# Politics and News > World Affairs >  Putney Bridge jogger arrested

## Neo

Putney Bridge jogger: Man arrested after woman is knocked in front of London bus | The Independent

Apparently news just in he has been released on bail.

----------

Rutabaga (08-10-2017)

----------


## Rickity Plumber

Must have been a mooslum

----------


## Calypso Jones

He came back across the bridge 15 minutes later and she tried to speak to him but he kept on running.  He needs to be in jail.  He does not need to be released.   What is wrong with the brits anymore.    The man tried to kill her. You don't release people who try to kill people.  They don't need other witnesses...they have the video.  W.  t. H?

----------

Hillofbeans (08-10-2017),Jim Scott (08-10-2017)

----------


## Oskar

> He came back across the bridge 15 minutes later and she tried to speak to him but he kept on running.  He needs to be in jail.  He does not need to be released.   What is wrong with the brits anymore.    The man tried to kill her. You don't release people who try to kill people.  They don't need other witnesses...they have the video.  W.  t. H?


If he is Muslim, you have your answer.

----------


## tom

The jogger suspect has been identified as Eric Bellquist, an American investment banker. He claims he has an alibi.

http://www.nydailynews.com/news/crim...icle-1.3403320

----------


## Neo

> The jogger suspect has been identified as Eric Bellquist, an American investment banker. He claims he has an alibi.
> 
> http://www.nydailynews.com/news/crim...icle-1.3403320



This should be interesting!

----------


## Big Dummy

> This should be interesting!


The jogger had plenty of room ,on the sidewalk, not to bump her. So being an angry asshole is not an alibi.

----------


## patrickt

> If he is Muslim, you have your answer.


I guess that the only answer for some nitwits.

----------


## Oskar

> I guess that the only answer for some nitwits.


How do you mean?

----------


## Calypso Jones

what kind of alibi do you have when there is video showing you AT That time, at that place, doing what he did.  That is no alibi.  he might have an EXCUSE...but legally that doesn't matter.  He attempted Murder is what he did.      

Him allegedly saying he has an alibi reminds me of a guy that goes before Judge Judy.   The plaintiff says that the guy and his buddy stole her billfold which contained her money, her cards, her cellphone, her keys, and her earphones.    The defendant speaks up out of turn and says, 'judge, there were no earphones in her billfold.'    Judge Judy laughs and says, I find for the plaintiff.   the end.

----------



----------


## tom

Bellquist is no longer a suspect. Judging by pictures, bellquist appears to be heavier than the jogger.

----------

*Work request 1*. Lay out the records below as a JSON list of strings, one string per line with blank lines left out, starting at the line containing "right shoulder: (1714, 631, 12)" and ending at the last line of the records.

*Data for review*.
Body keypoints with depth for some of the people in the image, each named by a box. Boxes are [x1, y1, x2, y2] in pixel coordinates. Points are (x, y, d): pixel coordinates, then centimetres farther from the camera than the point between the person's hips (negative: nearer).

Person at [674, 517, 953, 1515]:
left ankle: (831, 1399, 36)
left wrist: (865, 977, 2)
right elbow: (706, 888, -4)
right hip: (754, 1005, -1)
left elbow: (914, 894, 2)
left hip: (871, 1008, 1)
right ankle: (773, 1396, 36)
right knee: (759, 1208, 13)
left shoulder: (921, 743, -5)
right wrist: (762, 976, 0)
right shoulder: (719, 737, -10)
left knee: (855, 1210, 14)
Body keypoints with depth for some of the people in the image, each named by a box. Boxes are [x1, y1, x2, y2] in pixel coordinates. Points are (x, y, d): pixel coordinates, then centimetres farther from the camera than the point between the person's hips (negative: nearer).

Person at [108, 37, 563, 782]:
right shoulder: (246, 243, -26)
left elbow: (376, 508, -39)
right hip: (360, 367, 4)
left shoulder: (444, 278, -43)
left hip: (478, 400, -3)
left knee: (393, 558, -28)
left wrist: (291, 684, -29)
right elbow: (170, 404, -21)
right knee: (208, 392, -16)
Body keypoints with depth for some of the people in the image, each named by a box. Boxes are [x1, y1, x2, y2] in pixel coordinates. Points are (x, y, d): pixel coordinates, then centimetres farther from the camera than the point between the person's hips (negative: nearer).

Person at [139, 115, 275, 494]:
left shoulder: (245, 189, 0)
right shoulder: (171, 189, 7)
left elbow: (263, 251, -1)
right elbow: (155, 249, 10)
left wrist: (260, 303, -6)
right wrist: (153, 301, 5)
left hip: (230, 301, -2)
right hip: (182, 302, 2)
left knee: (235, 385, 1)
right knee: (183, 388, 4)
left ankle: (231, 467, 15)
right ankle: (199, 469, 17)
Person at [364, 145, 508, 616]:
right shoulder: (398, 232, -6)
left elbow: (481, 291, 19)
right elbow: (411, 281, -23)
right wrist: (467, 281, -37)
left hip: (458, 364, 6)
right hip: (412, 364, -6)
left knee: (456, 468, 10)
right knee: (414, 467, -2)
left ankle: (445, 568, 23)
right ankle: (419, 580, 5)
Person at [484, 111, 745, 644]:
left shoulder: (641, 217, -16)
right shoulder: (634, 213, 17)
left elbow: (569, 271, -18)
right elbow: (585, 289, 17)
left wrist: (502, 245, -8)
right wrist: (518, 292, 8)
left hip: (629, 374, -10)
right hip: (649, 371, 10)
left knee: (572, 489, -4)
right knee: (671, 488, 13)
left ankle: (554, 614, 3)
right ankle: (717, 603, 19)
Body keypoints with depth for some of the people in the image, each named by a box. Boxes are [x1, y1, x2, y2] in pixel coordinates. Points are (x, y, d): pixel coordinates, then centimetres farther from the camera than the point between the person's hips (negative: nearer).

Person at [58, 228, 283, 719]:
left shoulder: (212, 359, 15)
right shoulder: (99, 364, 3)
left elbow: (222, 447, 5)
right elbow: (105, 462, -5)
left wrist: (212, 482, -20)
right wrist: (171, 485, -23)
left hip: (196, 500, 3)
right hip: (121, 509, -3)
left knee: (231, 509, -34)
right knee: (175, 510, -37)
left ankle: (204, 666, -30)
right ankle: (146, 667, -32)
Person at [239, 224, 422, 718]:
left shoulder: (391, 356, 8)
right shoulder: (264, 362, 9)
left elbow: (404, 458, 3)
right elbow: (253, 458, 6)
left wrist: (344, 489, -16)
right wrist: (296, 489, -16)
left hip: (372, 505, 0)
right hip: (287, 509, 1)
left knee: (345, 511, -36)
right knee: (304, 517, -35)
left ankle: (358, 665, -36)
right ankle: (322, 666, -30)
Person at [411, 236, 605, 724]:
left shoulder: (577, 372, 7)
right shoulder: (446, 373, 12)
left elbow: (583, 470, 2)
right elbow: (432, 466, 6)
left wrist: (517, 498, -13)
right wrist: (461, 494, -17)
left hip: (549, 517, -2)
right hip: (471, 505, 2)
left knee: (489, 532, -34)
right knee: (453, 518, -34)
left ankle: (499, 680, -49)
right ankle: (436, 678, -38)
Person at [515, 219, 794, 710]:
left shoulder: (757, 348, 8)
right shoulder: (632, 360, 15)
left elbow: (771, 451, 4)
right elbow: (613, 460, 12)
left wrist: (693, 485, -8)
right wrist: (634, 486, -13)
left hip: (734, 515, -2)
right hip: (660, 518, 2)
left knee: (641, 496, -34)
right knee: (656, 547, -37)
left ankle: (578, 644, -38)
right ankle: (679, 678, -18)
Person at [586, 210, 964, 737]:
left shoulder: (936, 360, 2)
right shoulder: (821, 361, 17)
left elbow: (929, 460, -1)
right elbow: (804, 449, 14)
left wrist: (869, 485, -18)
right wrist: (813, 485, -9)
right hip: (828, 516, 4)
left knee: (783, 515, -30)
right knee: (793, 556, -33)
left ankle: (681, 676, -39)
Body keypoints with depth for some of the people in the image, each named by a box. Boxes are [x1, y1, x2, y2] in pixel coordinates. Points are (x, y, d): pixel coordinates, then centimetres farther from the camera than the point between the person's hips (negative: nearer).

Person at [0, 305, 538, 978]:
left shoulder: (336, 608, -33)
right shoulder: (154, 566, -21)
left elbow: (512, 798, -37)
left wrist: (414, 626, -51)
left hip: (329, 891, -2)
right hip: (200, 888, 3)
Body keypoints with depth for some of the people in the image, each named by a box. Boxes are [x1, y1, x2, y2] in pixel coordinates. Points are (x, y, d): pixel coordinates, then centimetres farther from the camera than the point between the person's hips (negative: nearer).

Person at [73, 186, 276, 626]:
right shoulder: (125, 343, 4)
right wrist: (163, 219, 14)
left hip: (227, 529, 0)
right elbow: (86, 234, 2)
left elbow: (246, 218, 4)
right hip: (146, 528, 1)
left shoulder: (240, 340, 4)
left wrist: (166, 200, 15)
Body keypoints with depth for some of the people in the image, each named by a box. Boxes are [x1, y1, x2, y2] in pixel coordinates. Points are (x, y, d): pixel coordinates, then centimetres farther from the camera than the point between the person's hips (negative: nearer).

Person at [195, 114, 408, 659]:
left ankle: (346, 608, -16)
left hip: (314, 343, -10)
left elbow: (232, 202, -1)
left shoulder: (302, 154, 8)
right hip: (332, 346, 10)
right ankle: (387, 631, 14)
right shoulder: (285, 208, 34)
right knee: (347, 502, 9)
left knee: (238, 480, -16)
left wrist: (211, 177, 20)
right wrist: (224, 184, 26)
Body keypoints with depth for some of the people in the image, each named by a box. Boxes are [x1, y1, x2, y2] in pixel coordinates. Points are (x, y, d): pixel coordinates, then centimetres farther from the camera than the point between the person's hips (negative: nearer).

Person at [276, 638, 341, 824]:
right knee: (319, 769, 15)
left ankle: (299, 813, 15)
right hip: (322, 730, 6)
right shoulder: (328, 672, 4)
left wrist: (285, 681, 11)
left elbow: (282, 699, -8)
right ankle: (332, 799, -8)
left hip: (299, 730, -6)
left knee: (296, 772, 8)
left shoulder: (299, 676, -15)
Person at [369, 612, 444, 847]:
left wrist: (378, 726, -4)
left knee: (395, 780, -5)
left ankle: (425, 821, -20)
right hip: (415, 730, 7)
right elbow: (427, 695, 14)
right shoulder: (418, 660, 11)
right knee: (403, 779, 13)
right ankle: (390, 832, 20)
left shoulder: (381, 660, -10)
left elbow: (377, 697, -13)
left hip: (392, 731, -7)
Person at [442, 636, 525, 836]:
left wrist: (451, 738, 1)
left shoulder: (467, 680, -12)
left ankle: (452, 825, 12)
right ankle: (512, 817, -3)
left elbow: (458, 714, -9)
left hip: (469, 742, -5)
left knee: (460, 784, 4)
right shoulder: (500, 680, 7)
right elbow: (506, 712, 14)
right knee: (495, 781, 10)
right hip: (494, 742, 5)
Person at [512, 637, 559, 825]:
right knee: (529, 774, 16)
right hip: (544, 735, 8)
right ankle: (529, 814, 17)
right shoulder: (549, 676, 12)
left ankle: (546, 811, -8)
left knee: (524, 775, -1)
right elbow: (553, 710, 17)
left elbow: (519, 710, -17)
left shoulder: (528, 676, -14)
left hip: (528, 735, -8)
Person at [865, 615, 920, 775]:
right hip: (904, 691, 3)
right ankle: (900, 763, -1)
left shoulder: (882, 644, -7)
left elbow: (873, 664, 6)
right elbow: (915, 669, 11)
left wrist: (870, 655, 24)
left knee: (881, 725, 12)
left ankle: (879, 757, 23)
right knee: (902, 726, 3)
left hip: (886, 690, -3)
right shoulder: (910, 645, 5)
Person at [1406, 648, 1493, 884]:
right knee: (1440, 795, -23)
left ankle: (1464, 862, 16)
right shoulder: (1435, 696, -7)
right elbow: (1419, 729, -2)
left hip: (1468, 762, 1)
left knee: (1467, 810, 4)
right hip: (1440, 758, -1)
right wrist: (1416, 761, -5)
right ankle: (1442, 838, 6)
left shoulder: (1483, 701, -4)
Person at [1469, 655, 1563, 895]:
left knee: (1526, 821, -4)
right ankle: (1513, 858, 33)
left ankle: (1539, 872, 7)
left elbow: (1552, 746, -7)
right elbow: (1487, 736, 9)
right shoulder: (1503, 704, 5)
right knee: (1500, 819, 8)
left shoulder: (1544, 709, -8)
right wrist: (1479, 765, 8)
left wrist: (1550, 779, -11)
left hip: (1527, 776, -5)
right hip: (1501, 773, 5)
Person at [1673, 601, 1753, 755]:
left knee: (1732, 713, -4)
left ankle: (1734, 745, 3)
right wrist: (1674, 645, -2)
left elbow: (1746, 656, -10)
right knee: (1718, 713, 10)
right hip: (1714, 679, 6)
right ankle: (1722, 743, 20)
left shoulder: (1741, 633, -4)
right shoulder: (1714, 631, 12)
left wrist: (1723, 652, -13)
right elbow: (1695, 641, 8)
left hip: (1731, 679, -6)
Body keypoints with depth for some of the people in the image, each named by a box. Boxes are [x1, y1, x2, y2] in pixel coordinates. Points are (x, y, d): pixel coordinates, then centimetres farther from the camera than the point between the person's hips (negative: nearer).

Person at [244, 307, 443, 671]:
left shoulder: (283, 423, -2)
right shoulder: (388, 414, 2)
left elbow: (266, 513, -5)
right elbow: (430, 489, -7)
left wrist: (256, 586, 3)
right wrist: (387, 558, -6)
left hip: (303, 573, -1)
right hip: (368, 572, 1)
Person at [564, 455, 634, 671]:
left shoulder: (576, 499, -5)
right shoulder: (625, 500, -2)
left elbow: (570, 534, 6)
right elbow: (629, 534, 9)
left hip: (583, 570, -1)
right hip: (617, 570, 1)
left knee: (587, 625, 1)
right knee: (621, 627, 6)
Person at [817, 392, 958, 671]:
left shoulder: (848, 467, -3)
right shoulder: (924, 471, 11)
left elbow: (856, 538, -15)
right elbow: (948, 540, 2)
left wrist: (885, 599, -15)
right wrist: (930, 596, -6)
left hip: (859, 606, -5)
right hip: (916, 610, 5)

*Work request 2*. Reproduce the forum thread starting at "# Politics and" and ending at "Rutabaga (08-10-2017)", with "jogger" swapped for "runner" each time it occurs.

*Answer section 1*.
[
  "right shoulder: (1714, 631, 12)",
  "left wrist: (1723, 652, -13)",
  "right elbow: (1695, 641, 8)",
  "left hip: (1731, 679, -6)",
  "Body keypoints with depth for some of the people in the image, each named by a box. Boxes are [x1, y1, x2, y2] in pixel coordinates. Points are (x, y, d): pixel coordinates, then centimetres farther from the camera than the point between the person's hips (negative: nearer).",
  "Person at [244, 307, 443, 671]:",
  "left shoulder: (283, 423, -2)",
  "right shoulder: (388, 414, 2)",
  "left elbow: (266, 513, -5)",
  "right elbow: (430, 489, -7)",
  "left wrist: (256, 586, 3)",
  "right wrist: (387, 558, -6)",
  "left hip: (303, 573, -1)",
  "right hip: (368, 572, 1)",
  "Person at [564, 455, 634, 671]:",
  "left shoulder: (576, 499, -5)",
  "right shoulder: (625, 500, -2)",
  "left elbow: (570, 534, 6)",
  "right elbow: (629, 534, 9)",
  "left hip: (583, 570, -1)",
  "right hip: (617, 570, 1)",
  "left knee: (587, 625, 1)",
  "right knee: (621, 627, 6)",
  "Person at [817, 392, 958, 671]:",
  "left shoulder: (848, 467, -3)",
  "right shoulder: (924, 471, 11)",
  "left elbow: (856, 538, -15)",
  "right elbow: (948, 540, 2)",
  "left wrist: (885, 599, -15)",
  "right wrist: (930, 596, -6)",
  "left hip: (859, 606, -5)",
  "right hip: (916, 610, 5)"
]

*Answer section 2*.
# Politics and News > World Affairs >  Putney Bridge runner arrested

## Neo

Putney Bridge runner: Man arrested after woman is knocked in front of London bus | The Independent

Apparently news just in he has been released on bail.

----------

Rutabaga (08-10-2017)